What is expected:
Reproduce all the data verbatim.

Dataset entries
------------

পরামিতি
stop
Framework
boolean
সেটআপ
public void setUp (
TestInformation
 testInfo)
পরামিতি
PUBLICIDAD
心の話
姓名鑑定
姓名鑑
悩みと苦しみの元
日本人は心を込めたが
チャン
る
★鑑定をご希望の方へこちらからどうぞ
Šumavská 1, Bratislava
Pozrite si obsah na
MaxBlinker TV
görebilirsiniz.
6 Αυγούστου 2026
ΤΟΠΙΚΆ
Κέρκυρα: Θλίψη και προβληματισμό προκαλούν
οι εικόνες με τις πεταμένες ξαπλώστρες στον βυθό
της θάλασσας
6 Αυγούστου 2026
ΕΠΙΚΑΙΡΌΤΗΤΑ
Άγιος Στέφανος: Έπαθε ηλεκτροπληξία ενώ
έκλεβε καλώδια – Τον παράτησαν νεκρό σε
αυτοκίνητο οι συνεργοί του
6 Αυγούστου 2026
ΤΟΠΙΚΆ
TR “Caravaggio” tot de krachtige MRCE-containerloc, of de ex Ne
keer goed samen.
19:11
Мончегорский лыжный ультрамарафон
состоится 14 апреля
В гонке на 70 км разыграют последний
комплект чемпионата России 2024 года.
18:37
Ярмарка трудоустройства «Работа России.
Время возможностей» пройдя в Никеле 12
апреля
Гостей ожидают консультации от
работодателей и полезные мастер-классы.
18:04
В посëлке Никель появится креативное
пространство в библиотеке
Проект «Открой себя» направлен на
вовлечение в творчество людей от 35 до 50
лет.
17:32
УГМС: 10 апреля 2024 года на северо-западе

------------

Expected output:
পরামিতি
stop
Framework
boolean
সেটআপ
public void setUp (
TestInformation
 testInfo)
পরামিতি
PUBLICIDAD
心の話
姓名鑑定
姓名鑑
悩みと苦しみの元
日本人は心を込めたが
チャン
る
★鑑定をご希望の方へこちらからどうぞ
Šumavská 1, Bratislava
Pozrite si obsah na
MaxBlinker TV
görebilirsiniz.
6 Αυγούστου 2026
ΤΟΠΙΚΆ
Κέρκυρα: Θλίψη και προβληματισμό προκαλούν
οι εικόνες με τις πεταμένες ξαπλώστρες στον βυθό
της θάλασσας
6 Αυγούστου 2026
ΕΠΙΚΑΙΡΌΤΗΤΑ
Άγιος Στέφανος: Έπαθε ηλεκτροπληξία ενώ
έκλεβε καλώδια – Τον παράτησαν νεκρό σε
αυτοκίνητο οι συνεργοί του
6 Αυγούστου 2026
ΤΟΠΙΚΆ
TR “Caravaggio” tot de krachtige MRCE-containerloc, of de ex Ne
keer goed samen.
19:11
Мончегорский лыжный ультрамарафон
состоится 14 апреля
В гонке на 70 км разыграют последний
комплект чемпионата России 2024 года.
18:37
Ярмарка трудоустройства «Работа России.
Время возможностей» пройдя в Никеле 12
апреля
Гостей ожидают консультации от
работодателей и полезные мастер-классы.
18:04
В посëлке Никель появится креативное
пространство в библиотеке
Проект «Открой себя» направлен на
вовлечение в творчество людей от 35 до 50
лет.
17:32
УГМС: 10 апреля 2024 года на северо-западе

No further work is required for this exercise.